◆ What to work on:
Read the data, and whenever a line holds the word "source", report that line.

◆ Stored records:
■ ■ ■ ■ ■
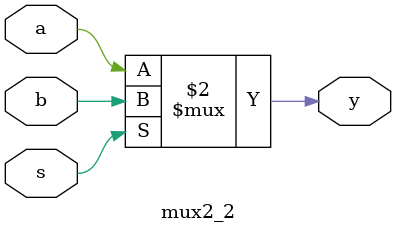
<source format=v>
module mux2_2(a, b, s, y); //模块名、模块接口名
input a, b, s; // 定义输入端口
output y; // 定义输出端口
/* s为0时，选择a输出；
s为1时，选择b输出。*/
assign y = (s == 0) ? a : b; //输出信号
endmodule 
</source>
■ ■ ■ ■ ■
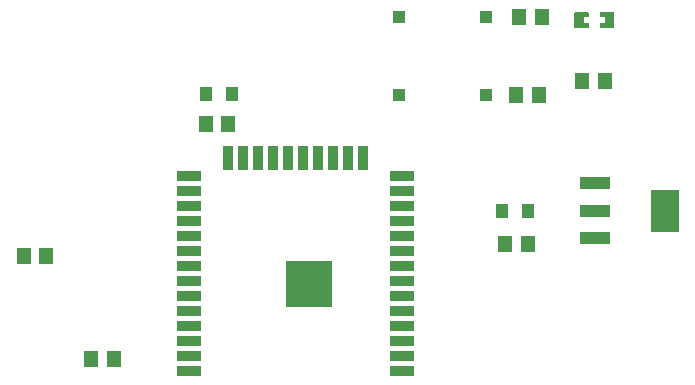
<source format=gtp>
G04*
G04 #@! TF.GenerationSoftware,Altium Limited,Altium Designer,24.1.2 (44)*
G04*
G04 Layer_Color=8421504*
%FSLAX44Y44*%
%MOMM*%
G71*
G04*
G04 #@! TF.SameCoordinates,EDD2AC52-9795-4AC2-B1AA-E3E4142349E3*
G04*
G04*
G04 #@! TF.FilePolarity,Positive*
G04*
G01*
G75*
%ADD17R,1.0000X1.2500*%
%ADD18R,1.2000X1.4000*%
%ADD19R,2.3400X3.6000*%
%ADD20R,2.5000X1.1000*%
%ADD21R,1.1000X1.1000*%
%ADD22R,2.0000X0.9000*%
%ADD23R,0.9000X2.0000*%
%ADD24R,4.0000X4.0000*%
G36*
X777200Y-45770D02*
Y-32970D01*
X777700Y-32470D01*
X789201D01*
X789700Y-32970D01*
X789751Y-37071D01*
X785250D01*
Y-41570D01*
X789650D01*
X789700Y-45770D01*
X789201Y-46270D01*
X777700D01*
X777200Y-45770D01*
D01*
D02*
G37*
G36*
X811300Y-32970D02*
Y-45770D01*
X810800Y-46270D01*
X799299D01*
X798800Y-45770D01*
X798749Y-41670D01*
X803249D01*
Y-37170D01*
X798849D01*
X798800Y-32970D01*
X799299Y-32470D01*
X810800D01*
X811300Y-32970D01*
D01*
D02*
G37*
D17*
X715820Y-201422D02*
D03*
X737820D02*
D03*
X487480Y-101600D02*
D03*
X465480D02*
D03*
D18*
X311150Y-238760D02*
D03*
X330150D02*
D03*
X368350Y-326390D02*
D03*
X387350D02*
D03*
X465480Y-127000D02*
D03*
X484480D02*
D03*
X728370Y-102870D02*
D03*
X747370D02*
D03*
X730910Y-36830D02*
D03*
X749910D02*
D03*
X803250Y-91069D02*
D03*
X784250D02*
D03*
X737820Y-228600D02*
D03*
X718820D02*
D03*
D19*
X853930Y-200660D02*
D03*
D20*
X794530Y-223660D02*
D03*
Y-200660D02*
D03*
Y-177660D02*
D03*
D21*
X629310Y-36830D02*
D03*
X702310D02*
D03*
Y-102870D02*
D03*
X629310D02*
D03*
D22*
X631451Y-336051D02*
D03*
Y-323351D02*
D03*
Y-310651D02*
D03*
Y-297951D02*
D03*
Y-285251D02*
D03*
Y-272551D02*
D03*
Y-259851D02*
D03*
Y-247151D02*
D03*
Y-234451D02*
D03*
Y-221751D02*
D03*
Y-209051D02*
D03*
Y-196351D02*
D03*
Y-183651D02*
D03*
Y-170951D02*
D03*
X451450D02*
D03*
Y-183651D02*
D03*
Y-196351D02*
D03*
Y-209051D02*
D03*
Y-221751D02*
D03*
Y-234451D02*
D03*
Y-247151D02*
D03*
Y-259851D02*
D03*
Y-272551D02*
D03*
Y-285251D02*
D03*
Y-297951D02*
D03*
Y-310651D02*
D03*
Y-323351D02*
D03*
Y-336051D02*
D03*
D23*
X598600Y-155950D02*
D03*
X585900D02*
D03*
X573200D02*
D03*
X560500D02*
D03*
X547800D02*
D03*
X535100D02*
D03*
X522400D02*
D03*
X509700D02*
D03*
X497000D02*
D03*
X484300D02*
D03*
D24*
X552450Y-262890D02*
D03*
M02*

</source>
■ ■ ■ ■ ■
◆ Task output:
<source format=v>
</source>
<source format=gtp>
</source>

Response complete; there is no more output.